The malign inventiveness of it all made Sally think that she had entered a new continent of human bile.
They should approach these cases with confidence. Most of those who suffered lethal effects had already died closer to the front than this. Here the cases were chronic. They still needed oxygen and—in the case of lachrymatory gassing—care of the eyes. And even here, pulmonary edema could strike a man.
She was brisk—this matron. She had the hydra-headed vileness of gas under her management.
But there was something else they would not previously have seen on such a scale. They should follow the matron—out of the mess into the last lilac light. In the fine spring afternoon day nurses and orderlies who had had the patients’ beds out in the sun were now moving them indoors. Nurses helped the blue-pyjamaed wounded on a last evening stroll. At the end of General Bridges Street there was a crossroad named in honor of a racehorse—Carbine Street. Here the matron-in-chief led the women into a long tent with a cardboard plaque on the door that read NYD. A few dozen of the German prisoners the British had caught in the shock of their first spring foray lay on beds or walked about arguing amongst themselves in German or sat rigid on chairs under the care of a number of orderlies. Some of those who at first looked tranquil on beds were—on a closer look—convulsed into shuddering balls. Some of those who walked about began pushing themselves against the tent wall and bulged it out in terror when an orderly approached.
The matron gathered her nurses about and spoke softly—a tour guide in a strange church.
On both sides of the line, said the matron, whether in clearing stations or general hospitals, lie men who show no wounds but who are afflicted in some disabling way. Doctors believed this mental disablement was funk at first. At the other end of the scale there were even alienists who claimed it had nothing at all to do with a man’s mental history. They argued that such was the absolute shock of the war—the shock of high explosives or of being buried alive—that the invisible disablement might befall any soldier, however brave. Unlike inmates in many mental wards, these men never or rarely show violence.

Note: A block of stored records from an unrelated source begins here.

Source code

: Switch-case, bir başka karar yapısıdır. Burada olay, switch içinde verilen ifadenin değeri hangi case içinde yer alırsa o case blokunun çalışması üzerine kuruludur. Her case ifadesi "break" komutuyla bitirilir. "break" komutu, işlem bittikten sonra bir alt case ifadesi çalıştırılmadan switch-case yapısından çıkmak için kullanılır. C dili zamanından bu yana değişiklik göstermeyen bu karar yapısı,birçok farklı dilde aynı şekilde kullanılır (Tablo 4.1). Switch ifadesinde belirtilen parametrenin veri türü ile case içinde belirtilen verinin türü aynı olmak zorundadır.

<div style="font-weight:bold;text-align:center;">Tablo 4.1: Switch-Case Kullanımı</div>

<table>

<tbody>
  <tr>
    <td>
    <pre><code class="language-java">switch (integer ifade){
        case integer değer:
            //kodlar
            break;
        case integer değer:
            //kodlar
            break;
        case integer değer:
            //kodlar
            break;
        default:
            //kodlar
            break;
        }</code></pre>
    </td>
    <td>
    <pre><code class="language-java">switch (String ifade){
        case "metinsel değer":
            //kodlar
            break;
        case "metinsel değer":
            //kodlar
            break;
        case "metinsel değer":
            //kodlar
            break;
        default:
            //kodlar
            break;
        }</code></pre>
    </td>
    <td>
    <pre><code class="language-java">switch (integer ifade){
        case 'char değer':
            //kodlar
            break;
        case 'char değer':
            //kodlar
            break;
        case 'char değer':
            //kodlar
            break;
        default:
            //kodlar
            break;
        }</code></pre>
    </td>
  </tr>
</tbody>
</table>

She walked the nurses down the aisle under a guard of orderlies. Sally knew that even in Egypt the term “shell shock” had escaped as if from a burrow and run through the wards and was picked up by some doctors and debated by others. Its relationship to cowardice—that was the debate.
What is NYD on the door? asked Leo softly.
There is always doubt, said the matron. So it stands for “Not Yet Diagnosed.”
They were permitted to sleep longer that night and were awakened later in the morning by an Australian orderly with a Scots accent. He rang a bell and walked amongst the tents singing genially that his heart was in the Highlands a-chasing the deer.
• • •
They die so quietly, said Leonora of the British and the Germans they nursed. It’s just like Lemnos that way.
If conscious, a man might announce his awareness of death in the quietest tones—as if telling a friend that he was going to a shop on the corner to buy tobacco. Some of them were more appallingly young than in Egypt. Britain was scraping boyhood’s barrel. Some were chatty—telling their horrifying stories of the hours of being carried back out of the trench system. Or else they had limped rearwards on shattered limbs or with chest wounds against the tide of reinforcements and supplies—ammunition boxes, cooking boilers, barbed wire—making for the front trench. The worst of cases died at the regimental aid posts or the forward dressing stations. If not there then at a casualty clearing station.